Santana - Wyprawa po Papitową Przyprawe

18:00- Konoha, bar Boro
Dzień jak co dzień, ojciec mył naczynia a ja, były ANBU, myłem cholerną podłogę, myśląc o tym, że jutro w barze mogę zrobić popijawę, gdyż ojciec wyrusza po przyprawę Papito (Główny składnik Super Ostrego Ramen Santamów) i nie będzie go cały dzień, lecz nagle.. TRACH! W kuchni coś się rozwaliło. Pobiegłem do kuchni i zobaczyłem mojego ojca
- Tato! Co się stało?
- Przeceniłem moje możliwości.. Synu... Opiekuj się barem... WIDZĘ ŚWIATŁO
- Tato.. To jest lampka. Tak poza tym masz najwyżej skręconą kostkę.
- Więc jutro to ty idziesz po przyprawę. Żegnam, idź się spakować, czeka Cię długa podróż.
(O raaany.. Nici z imprezy. Ciekawe do kogo przyszło zaproszenie. Całe szczęście że wysłałem jak na razie jednej osobie.) pomyślałem.
Poszedłem się spakować. Wędrówka ma trwać kilka godzin, gdyż osoba produkująca przyprawy mieszka w lesie niedaleko Konohy. Plotki mówią ze jest to genialny shinobi który zapieczętował bestie. Osobiście w to nie wierzyłem, według mnie był to zwyczajny, stary zielarz. Po spakowaniu i wyspaniu się ruszyłem w drogę. O dziwo droga była spokojna mimo tych ostrzeżeń przy bramie. W końcu dotarłem do lasu. Koło drogi głównej znajdowała się mizerna dróżka która prowadziła do małej drewnianej chatki. Zapukałem, lecz nikt nie odpowiedział.
- Halooo. Zielarzuu. Przysłał mnie Himekawa Santam.
- Ten stary pryk ? Otwieram !
Drzwi otworzył zielarz. Zmienił się od czasu kiedy go widziałem.
- Po przyprawę ? -
- Tak proszę pana. Papito raz !
- Proszę bardzo ! - powiedział dając mi słoik z przyprawą - Ale wyrosłeś Franky... No nic, widzę po tobie że nie chcesz tutaj siedzieć. Ruszaj do Konohy i pozdrów ojca.

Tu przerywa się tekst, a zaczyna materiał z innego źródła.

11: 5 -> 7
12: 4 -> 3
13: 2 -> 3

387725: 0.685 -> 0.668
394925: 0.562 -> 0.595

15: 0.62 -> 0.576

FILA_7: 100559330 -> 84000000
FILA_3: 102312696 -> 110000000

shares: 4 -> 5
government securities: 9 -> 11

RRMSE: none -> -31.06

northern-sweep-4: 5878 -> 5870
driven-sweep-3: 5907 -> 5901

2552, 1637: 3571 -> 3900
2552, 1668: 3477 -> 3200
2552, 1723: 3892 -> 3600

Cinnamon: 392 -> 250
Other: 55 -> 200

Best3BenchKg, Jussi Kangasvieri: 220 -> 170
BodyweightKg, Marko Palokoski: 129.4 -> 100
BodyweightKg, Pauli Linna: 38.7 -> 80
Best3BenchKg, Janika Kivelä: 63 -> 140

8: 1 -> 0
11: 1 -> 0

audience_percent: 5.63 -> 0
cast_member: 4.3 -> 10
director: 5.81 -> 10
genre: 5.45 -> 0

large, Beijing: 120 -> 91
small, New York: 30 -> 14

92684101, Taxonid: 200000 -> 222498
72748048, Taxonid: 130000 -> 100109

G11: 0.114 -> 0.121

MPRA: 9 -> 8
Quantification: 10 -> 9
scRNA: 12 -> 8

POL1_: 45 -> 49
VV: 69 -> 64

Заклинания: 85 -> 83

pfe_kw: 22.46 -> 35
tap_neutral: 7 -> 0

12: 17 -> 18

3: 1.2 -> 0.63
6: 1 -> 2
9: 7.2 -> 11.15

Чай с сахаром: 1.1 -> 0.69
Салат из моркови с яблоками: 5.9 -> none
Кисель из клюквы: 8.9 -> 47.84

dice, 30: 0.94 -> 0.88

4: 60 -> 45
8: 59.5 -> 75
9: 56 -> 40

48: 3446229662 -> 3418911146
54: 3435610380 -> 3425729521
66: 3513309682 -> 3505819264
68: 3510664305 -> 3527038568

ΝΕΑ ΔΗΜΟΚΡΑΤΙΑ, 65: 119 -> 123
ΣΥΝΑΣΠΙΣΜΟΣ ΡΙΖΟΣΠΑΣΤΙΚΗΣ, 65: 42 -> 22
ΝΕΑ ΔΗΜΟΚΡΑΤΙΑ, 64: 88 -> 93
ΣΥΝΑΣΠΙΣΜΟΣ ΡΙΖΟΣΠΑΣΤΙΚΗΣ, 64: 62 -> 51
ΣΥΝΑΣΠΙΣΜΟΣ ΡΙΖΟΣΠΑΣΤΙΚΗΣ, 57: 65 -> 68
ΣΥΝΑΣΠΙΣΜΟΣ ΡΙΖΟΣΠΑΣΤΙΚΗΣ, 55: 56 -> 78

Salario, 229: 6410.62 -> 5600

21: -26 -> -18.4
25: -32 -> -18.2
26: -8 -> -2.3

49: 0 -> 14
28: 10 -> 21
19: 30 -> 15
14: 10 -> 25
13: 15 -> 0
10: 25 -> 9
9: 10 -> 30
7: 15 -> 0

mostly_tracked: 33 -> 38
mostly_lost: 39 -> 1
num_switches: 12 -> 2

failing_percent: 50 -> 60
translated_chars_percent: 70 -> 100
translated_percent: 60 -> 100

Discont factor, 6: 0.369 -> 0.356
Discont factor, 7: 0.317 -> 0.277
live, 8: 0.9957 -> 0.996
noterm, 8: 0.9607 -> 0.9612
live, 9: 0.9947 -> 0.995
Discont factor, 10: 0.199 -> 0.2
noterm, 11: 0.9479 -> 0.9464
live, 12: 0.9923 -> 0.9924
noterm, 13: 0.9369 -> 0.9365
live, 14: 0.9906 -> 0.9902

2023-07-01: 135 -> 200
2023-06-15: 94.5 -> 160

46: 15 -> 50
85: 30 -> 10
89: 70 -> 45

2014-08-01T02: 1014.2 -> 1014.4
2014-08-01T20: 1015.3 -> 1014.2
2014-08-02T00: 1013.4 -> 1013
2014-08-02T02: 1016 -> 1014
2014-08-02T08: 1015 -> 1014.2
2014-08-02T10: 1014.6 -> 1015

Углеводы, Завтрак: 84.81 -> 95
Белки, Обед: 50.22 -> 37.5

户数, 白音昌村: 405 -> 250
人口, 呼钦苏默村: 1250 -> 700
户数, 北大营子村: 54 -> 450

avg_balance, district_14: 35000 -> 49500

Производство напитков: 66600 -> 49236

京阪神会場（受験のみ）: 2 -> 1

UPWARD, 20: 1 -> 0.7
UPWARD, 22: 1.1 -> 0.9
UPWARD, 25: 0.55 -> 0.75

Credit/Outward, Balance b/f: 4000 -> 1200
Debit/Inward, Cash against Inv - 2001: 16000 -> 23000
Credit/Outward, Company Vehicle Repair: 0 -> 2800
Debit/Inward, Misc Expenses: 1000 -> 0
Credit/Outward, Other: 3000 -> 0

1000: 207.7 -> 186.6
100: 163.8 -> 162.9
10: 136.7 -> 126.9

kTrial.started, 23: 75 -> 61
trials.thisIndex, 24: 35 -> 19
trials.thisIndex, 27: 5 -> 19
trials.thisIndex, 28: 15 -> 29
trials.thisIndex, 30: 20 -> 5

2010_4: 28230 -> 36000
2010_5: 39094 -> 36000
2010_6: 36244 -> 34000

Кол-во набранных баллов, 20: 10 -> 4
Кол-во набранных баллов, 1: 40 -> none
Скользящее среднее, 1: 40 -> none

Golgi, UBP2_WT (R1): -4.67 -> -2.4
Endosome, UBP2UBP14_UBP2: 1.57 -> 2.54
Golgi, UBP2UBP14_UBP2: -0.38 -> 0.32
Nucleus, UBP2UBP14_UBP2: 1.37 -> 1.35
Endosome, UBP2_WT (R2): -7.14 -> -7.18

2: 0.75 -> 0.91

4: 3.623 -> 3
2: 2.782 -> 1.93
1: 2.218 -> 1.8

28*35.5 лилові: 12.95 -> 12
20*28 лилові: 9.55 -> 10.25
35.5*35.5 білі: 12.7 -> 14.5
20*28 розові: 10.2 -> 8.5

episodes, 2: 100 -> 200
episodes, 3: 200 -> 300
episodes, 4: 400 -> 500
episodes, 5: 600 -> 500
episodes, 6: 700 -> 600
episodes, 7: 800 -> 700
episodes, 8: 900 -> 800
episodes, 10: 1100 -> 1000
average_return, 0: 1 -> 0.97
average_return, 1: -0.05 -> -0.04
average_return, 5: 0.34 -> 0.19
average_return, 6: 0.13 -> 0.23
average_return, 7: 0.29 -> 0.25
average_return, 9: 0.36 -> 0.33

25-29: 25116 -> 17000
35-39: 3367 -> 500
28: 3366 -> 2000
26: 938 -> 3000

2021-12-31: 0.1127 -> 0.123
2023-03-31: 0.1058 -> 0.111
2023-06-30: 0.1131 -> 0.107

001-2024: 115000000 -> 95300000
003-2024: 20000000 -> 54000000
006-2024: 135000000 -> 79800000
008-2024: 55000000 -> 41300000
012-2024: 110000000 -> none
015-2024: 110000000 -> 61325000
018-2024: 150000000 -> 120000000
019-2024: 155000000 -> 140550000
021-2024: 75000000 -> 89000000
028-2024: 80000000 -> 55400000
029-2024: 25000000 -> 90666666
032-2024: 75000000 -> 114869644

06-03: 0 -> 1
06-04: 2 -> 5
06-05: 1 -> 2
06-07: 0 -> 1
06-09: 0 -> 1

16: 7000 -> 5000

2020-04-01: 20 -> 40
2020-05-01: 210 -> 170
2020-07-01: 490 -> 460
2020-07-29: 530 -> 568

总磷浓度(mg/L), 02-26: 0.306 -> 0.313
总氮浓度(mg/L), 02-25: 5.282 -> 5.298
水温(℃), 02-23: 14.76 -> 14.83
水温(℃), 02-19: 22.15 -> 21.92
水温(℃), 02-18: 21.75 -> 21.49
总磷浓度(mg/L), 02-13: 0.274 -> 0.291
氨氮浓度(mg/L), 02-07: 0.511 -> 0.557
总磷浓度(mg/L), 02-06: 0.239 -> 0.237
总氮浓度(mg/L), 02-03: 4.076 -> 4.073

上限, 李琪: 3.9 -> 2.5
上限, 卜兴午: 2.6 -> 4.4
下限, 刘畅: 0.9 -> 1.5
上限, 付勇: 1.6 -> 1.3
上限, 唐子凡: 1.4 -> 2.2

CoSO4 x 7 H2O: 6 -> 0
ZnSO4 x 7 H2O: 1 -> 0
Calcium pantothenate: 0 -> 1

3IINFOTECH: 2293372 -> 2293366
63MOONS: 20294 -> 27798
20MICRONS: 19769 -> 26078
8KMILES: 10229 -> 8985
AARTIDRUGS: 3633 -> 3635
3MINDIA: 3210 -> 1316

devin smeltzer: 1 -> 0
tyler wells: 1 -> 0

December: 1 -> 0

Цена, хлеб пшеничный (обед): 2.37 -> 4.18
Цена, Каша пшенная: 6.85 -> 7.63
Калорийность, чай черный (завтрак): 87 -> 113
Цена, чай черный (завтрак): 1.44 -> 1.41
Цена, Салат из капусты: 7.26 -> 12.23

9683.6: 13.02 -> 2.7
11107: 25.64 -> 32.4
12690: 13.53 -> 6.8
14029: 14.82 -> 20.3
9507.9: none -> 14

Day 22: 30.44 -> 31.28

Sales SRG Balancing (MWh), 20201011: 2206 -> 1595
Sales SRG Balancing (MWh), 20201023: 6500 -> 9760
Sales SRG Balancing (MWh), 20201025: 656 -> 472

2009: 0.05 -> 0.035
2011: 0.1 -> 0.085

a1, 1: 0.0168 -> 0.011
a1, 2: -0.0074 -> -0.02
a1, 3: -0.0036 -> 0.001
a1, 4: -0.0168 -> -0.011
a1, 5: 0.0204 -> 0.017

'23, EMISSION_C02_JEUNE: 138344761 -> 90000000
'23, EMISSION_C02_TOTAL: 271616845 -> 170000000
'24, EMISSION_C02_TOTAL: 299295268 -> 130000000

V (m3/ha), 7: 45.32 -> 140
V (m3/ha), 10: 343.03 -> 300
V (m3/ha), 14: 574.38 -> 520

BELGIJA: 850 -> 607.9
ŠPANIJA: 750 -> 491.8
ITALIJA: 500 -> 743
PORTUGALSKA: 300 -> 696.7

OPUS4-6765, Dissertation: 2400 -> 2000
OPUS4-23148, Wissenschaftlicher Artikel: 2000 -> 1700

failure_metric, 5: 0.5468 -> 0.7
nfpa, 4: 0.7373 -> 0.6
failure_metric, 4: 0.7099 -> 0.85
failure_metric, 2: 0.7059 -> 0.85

- Dziękuje za przyprawę! Żegnam.
(Jeżeli polecę aero breakerem to będę w wiosce za 20 minut. Jestem debilem ze nie zrobiłem tak w tę stronę. No nic. Ruszam) pomyślałem. Użyłem aero breakera. Już  o 18 byłem w Liściu,  lecz stało się tam coś ciekawego, a mianowicie gdy wszedłem do Boro, mój ojciec spał otoczony butelkami po alkoholu który przygotowałem na dziś.
Byłem na tyle zmęczony, że wolałem nie pytać i poszedłem spać.